Source:

□ □ □ □ □

That means you might have a table of Neighbourhoods with columns NeighbourhoodID, Name, CityID; a table of Cities with columns CityID, Name, State; and a table of States with columns State and Name. You can add other columns as you see fit. And your primary table would contain a NeighbourhoodID column that is a foreign key to Neighbourhoods table.

Jonathan Leffler
sort of ... Neighborhoods, Cities and States are their own lookup tables => ID and Description. Simple. In the main table, it references these lookup tables. BUT, some of these references can be null - eg. Neighborhood, State == no street text and no city id - hence the nullable.
Pure.Krome
I still don't get how, in the non-normalized structure, the fields were all not nullable, and yet suddenly become nullable after normalization. What did you have in the not nullable fields when there was no city?
Jonathan Leffler
A: 

Taking the example:

  • Street, City, State
  • City, State
  • Neighborhood, State
  • State

Firstly go back to basic principles, all of the above are distinct geospatial entities, so your address is composed of a name, and one or many geospatial specifiers. This tells us that we really should be storing them in a single table. The key here is to think of the data more abstractly,

So your address table needs a 1-many relationship to another table, called address_entities which is as follows:

  • int ID
  • varchar() name
  • varchar() type
  • int parentID
  • geography position.
  • int parentID

This means that you will obviously need a table to link the address to the address entity table above. Now, each geospatial entity is inherently hierarchical, and whilst it makes the SQL harder, and personally I try to avoid self referencing tables there are times when it is a good solution and this is one of them.

The benefits are huge, even though it makes the code harder, it is worth it in the long run.

Also, even when it isn't an immediate requirement, think globally, not all addresses in the world have a street, or state, for example,in france a valid address could be

- la Maison des Fou
- 24500 Eymet

So, bear that in mind when designing schemas.

Richard Harrison

□ □ □ □ □

Short task A: In the forum thread, which table does the final reply say the address table needs a one-to-many relationship with?

Available records:
□ □ □ □ □

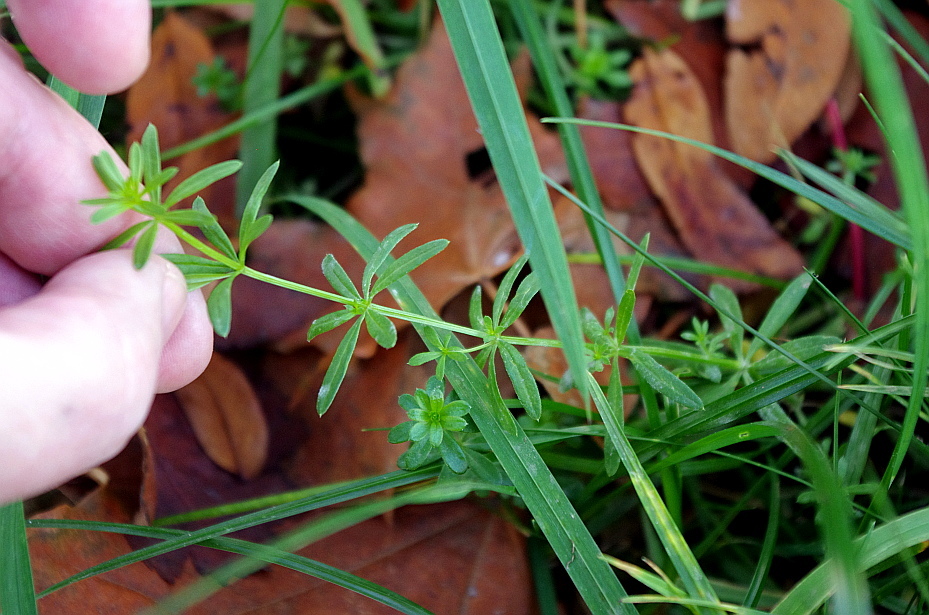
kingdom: Plantae
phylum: Tracheophyta
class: Magnoliopsida
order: Gentianales
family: Rubiaceae
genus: Galium
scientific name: Galium mollugo
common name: Hedge bedstraw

□ □ □ □ □

Short task B: Reproduce every line of the listing above and leave out the picture.

Result A: A table called address_entities.

Result B:
kingdom: Plantae
phylum: Tracheophyta
class: Magnoliopsida
order: Gentianales
family: Rubiaceae
genus: Galium
scientific name: Galium mollugo
common name: Hedge bedstraw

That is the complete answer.